Lisa was great. Low key, relaxed. Listened to her clients, usually had a vision, and really put her head into providing solutions to problems. Might never win any design awards, but that’s because the clients she has are regular folk with regular non-glossy-magazine problems and regular budgets. And the solutions she came up with were always really thoughtful and appropriate and always above and beyond their needs and expectations. She was handicapped in not knowing her tools well, but that’s endemic in Architecture, and at least she was honest about hiring people for the work they were actually given to do. An architect without ego, providing a great service to her clients, and unpretentiously helping people of all income levels truly enrich their lives by making their spaces work better for them. She’s an unsung hero, in my book.
Wabi Sabi Studios
This was my own little attempt at sole-proprietorship. Unfortunately, it takes connections to keep a business going and I had none. AND I suck at business and self-discipline, so I took down my shingle after one project.
Before – a Federalist-style building with weird additions: very dark inside. The upstairs was un-livable.
After – I added an entry foyer, turned the stairway 180 degrees so it opened onto the view of Lake Washington and didn’t force you upstairs the instant you opened the front door, removed the walls enclosing the stairway, opened up the treads and put a skylight overhead. Significant improvement in the quality of life. If I had been a more competitive person I should have knocked the entire house down and done some magazine worthy design, but I thought the remodel was more challenging and better for the environment.

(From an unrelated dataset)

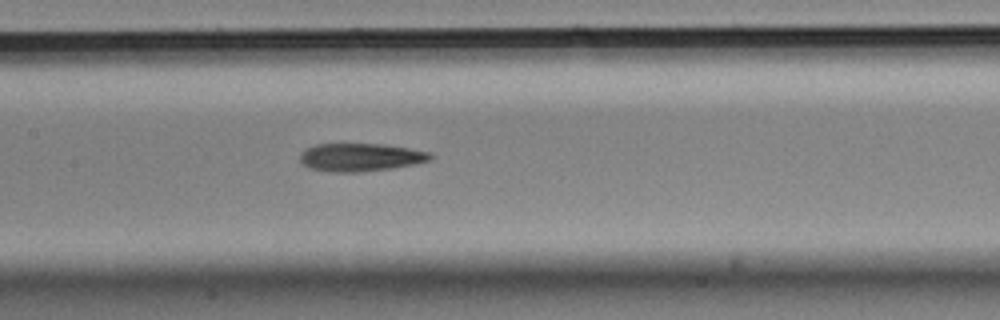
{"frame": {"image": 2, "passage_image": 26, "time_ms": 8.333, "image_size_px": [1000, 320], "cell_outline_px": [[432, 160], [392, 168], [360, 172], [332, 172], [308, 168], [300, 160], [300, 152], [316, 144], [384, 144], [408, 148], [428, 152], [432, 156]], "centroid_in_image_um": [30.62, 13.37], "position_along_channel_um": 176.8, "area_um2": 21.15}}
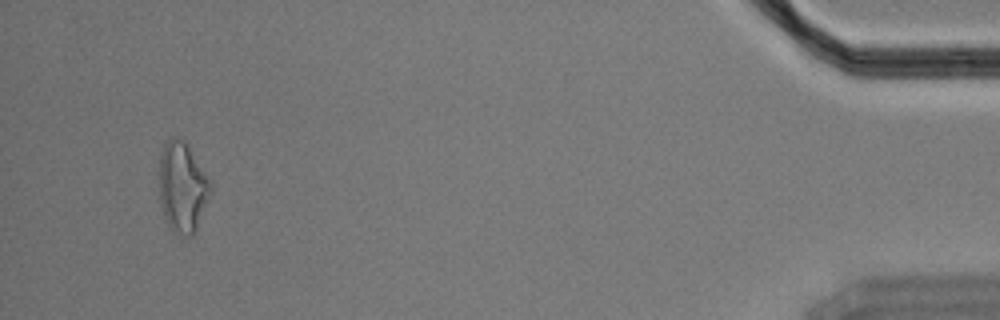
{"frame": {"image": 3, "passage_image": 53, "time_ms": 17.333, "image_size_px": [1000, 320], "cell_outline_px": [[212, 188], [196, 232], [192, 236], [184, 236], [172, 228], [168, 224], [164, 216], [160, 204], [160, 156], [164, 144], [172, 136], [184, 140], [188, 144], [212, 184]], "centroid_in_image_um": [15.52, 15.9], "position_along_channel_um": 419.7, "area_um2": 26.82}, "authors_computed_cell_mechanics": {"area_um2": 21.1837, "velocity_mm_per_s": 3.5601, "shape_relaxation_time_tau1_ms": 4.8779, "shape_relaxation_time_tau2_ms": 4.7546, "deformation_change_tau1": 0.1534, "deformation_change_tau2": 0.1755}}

Anyway, maybe one day I’ll go back, not to the profession, but to truly design – for friends or family. But I’m really happy to know I can do the entire process and do it well.
Now to tackle learning to drape and tailor in Las Vegas…and then on to painting…at least that’s the plan, if I don’t get side-tracked!
Omg! You are amazing! If I ever lose my mind and go through a remodel again, you’re hired!
Thanks!
Yeah, remodeling is really a trying experience! Congratulations on surviving your last one,
Cabins and weekend retreats are easier to bite off and less emotional!